Sabagebu! par Ninesisters
Officiellement, Sabagebu! est l’adaptation d’un shôjo manga publié dans le magazine Nakayoshi (qui fût aussi celui de Sailor Moon et de Sakura la Chasseuse de Cartes). Si je précise « officiellement », c’est que cette production semble clairement plus orientée vers les otaku que vers le public cible des shôjo, à savoir les jeunes filles. Et pour cause, le narrateur nous explique d’entrée que si cet anime porte le même nom qu’une série du Nakayoshi, la ressemblance risque fort d’être discrète. Comme ça, c’est dit. De la même façon, l’héroïne vient nous prévenir que, malgré son titre, elle n’aura qu’un lien lointain avec le survival game et l’airsoft. Le ton est donné.
Avant d’aller plus loin, évacuons un problème fondamental : la comparaison entre Sabagebu! et Stella Women’s Academy High School Division Class C³. Pour faire court : le premier est une version débile et post-moderne du second. Soyons honnête, le propos même de ces deux animes n’est pas sérieux une seconde ; sauf qu’après une entame plutôt délirante, Stella Women’s Academy High School Division Class C³ commence à sérieusement se prendre au sérieux. Là où les individus derrière l’adaptation de Sabagebu ! savent que c’est n’importe quoi, et écrivent le scénario de chaque épisode après avoir pris une ligne de crack. Tout-de-suite, ce n’est plus du tout la même chose.
Le mot a été lâché : « post-moderne ». En l’occurrence, la série a conscience d’être une série et d’adapter de travers le manga d’origine, et permet à ses personnages – narrateur compris – de s’adresser directement au spectateur dans la plus pure tradition de Deadpool. Cela permet aussi de transformer chaque joute à l’airsoft en bataille rangée digne d’un film d’action, en justifiant la démesure et la mort des protagonistes par l’imagination débridée de ces-derniers : il peut se passer n’importe quoi, rien de tout cela n’est réelle. D’où notamment une relecture nerveuse d’une des scènes les plus emblématiques de Matrix.
Et c’est là qu’il faut parler des personnages… Elles sont tarées. Toutes. Complètement. Avec pour commencer Miô, la présidente du club qui se ballade toujours avec ses armes, et ne se rend absolument pas compte à quel point elle peut être décalée et dangereuse. Ensuite, nous avons Maya, qui travaille comme mannequin, et qui est celle qui ne sert à rien dans le club sinon à attiser la jalousie de ses collègues planche-à-pain.
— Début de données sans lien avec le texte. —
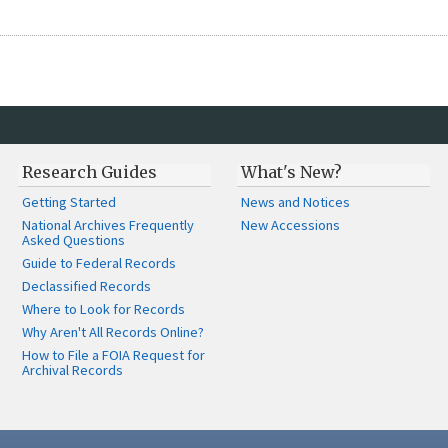
Research Guides
What's New?
Getting Started
News and Notices
National Archives Frequently
New Accessions
Asked Questions
Guide to Federal Records
Declassified Records
Where to Look for Records
Why Aren't All Records Online?
How to File a FOIA Request for
Archival Records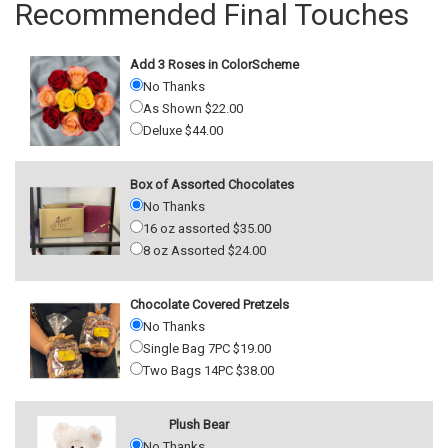
Recommended Final Touches
Add 3 Roses in ColorScheme
No Thanks
As Shown $22.00
Deluxe $44.00
Box of Assorted Chocolates
No Thanks
16 oz assorted $35.00
8 oz Assorted $24.00
Chocolate Covered Pretzels
No Thanks
Single Bag 7PC $19.00
Two Bags 14PC $38.00
Plush Bear
No Thanks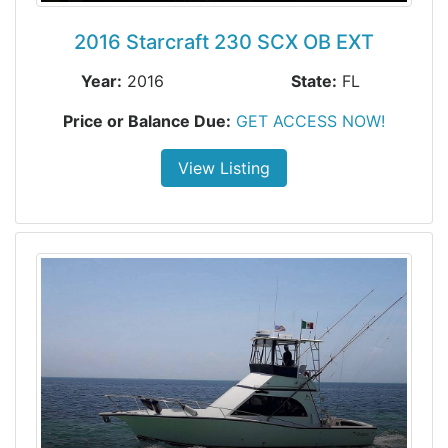
2016 Starcraft 230 SCX OB EXT
Year:
2016
State:
FL
Price or Balance Due:
GET ACCESS NOW!
View Listing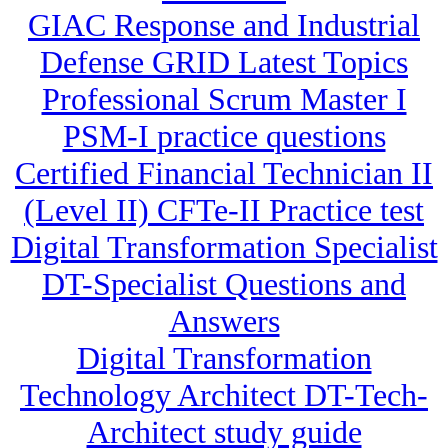
GIAC Response and Industrial
Defense GRID Latest Topics
Professional Scrum Master I
PSM-I practice questions
Certified Financial Technician II
(Level II) CFTe-II Practice test
Digital Transformation Specialist
DT-Specialist Questions and
Answers
Digital Transformation
Technology Architect DT-Tech-
Architect study guide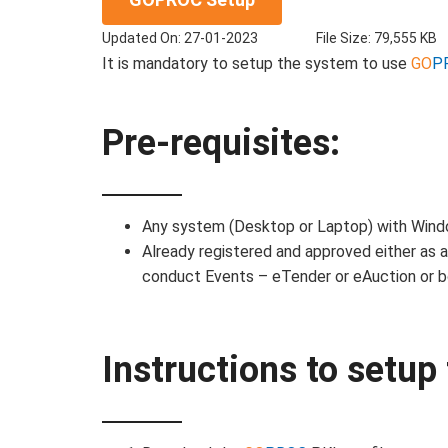
Updated On: 27-01-2023
File Size: 79,555 KB
It is mandatory to setup the system to use
GO
P
Pre-requisites:
Any system (Desktop or Laptop) with Win
Already registered and approved either as 
conduct Events – eTender or eAuction or b
Instructions to setu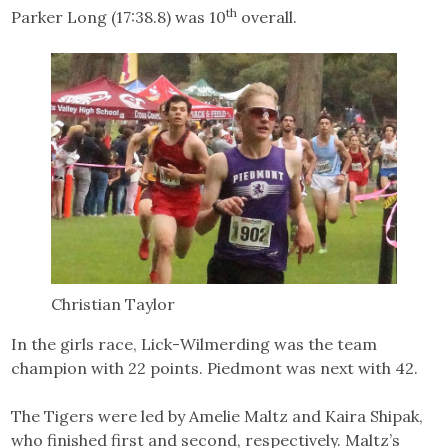
th
Parker Long (17:38.8) was 10
overall.
Christian Taylor
In the girls race, Lick-Wilmerding was the team
champion with 22 points. Piedmont was next with 42.
The Tigers were led by Amelie Maltz and Kaira Shipak,
who finished first and second, respectively. Maltz’s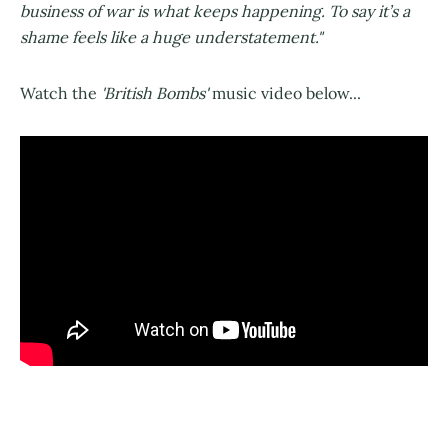
business of war is what keeps happening. To say it’s a
shame feels like a huge understatement."
Watch the
'British Bombs'
music video below...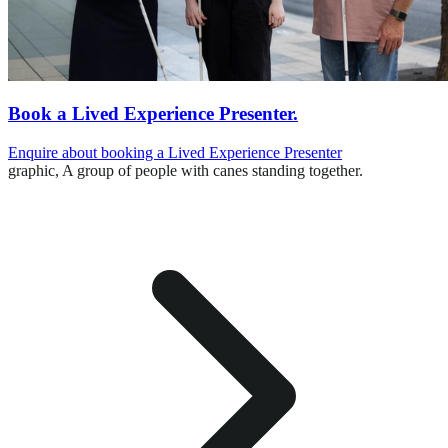
Book a Lived Experience Presenter.
Enquire about booking a Lived Experience Presenter
graphic,
A group of people with canes standing together.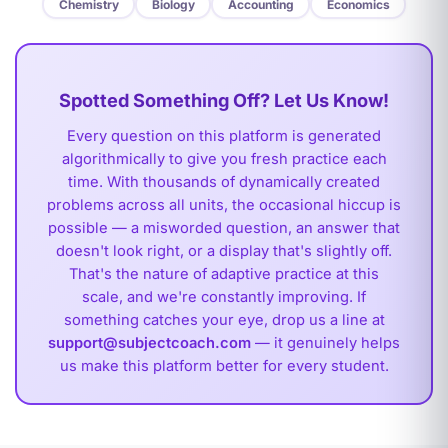
Chemistry
Biology
Accounting
Economics
Spotted Something Off? Let Us Know!
Every question on this platform is generated
algorithmically to give you fresh practice each
time. With thousands of dynamically created
problems across all units, the occasional hiccup is
possible — a misworded question, an answer that
doesn't look right, or a display that's slightly off.
That's the nature of adaptive practice at this
scale, and we're constantly improving. If
something catches your eye, drop us a line at
support@subjectcoach.com
— it genuinely helps
us make this platform better for every student.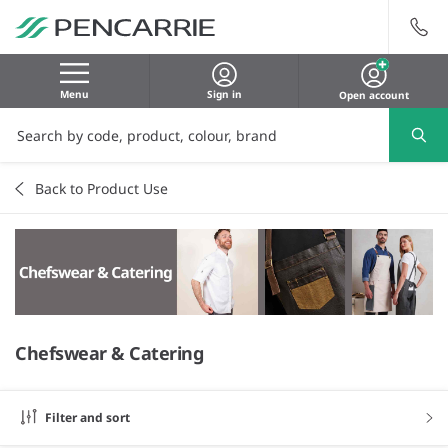
Menu
Sign in
Open account
Back to Product Use
Chefswear & Catering
Filter and sort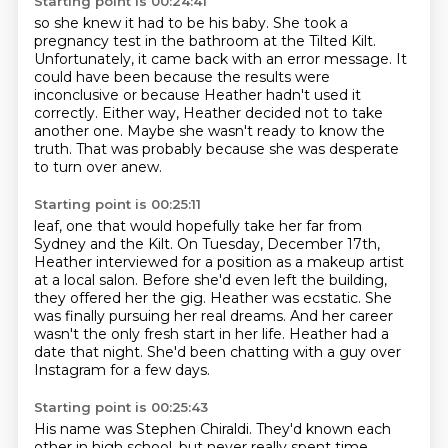
Starting point is 00:24:41
so she knew it had to be his baby.
She took a
pregnancy test in the bathroom at the Tilted Kilt.
Unfortunately, it came back with an error message.
It
could have been because the results were
inconclusive
or because Heather hadn't used it
correctly.
Either way, Heather decided not to take
another one.
Maybe she wasn't ready to know the
truth.
That was probably because she was desperate
to turn over anew.
Starting point is 00:25:11
leaf, one that would hopefully take her far from
Sydney and the Kilt.
On Tuesday, December 17th,
Heather interviewed for a position as a makeup artist
at a local salon.
Before she'd even left the building,
they offered her the gig.
Heather was ecstatic.
She
was finally pursuing her real dreams.
And her career
wasn't the only fresh start in her life.
Heather had a
date that night.
She'd been chatting with a guy over
Instagram for a few days.
Starting point is 00:25:43
His name was Stephen Chiraldi.
They'd known each
other in high school, but never really spent time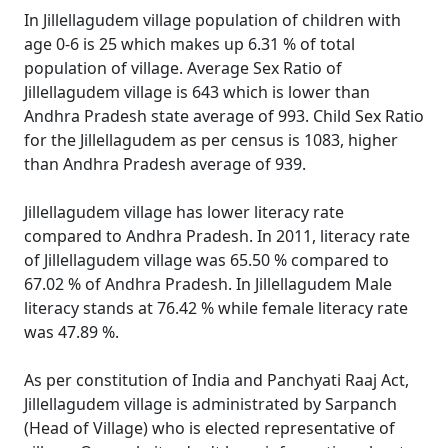
In Jillellagudem village population of children with
age 0-6 is 25 which makes up 6.31 % of total
population of village. Average Sex Ratio of
Jillellagudem village is 643 which is lower than
Andhra Pradesh state average of 993. Child Sex Ratio
for the Jillellagudem as per census is 1083, higher
than Andhra Pradesh average of 939.
Jillellagudem village has lower literacy rate
compared to Andhra Pradesh. In 2011, literacy rate
of Jillellagudem village was 65.50 % compared to
67.02 % of Andhra Pradesh. In Jillellagudem Male
literacy stands at 76.42 % while female literacy rate
was 47.89 %.
As per constitution of India and Panchyati Raaj Act,
Jillellagudem village is administrated by Sarpanch
(Head of Village) who is elected representative of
Kayo, l’otaku cosplayeuse, dont personne ne sait vraiment pourquoi elle a rejoint le club. Urara, la loli masochiste hyper-positive. Et enfin Momoka, en apparence la parfaite héroïne de shôjo, mais en réalité une fille vénale, violente, limite vicieuse, et surtout rancunière. Pas une pour rattraper l’autre. Au passage, n’oublions pas Kamo, la mascotte du club, un ornithorynque capable d’imiter Michael Jackson.
Pour résumer cet anime en un mot, je dirai : « con ». Mais vraiment, hein ! C’est profondément, fondamentalement, intrinsèquement con comme pas permis ! C’est inimaginable à quel point Sabagebu! peut être con. Les délires sont outranciers, les running-gags lourds au possible, et il y a même de l’humour avec des excréments.
Est-ce gênant ? Un peu, quand même… Autant la série peut faire rire à condition de bien espacer les épisodes, avec même quelques passages hilarants, autant nous tombons souvent dans le consternant. Surtout, la série semble ne fonctionner que sur l’instant, et ne laisser aucune impression sur le long-terme. Comme si notre cerveau tirait la chasse après coup, ce qui parait étrangement approprié.
Sabagebu! fonctionne et divertit à condition de se laisser emporter par son n’importe-quoi. C’est mieux que rien, et il ne faut rien attendre de plus.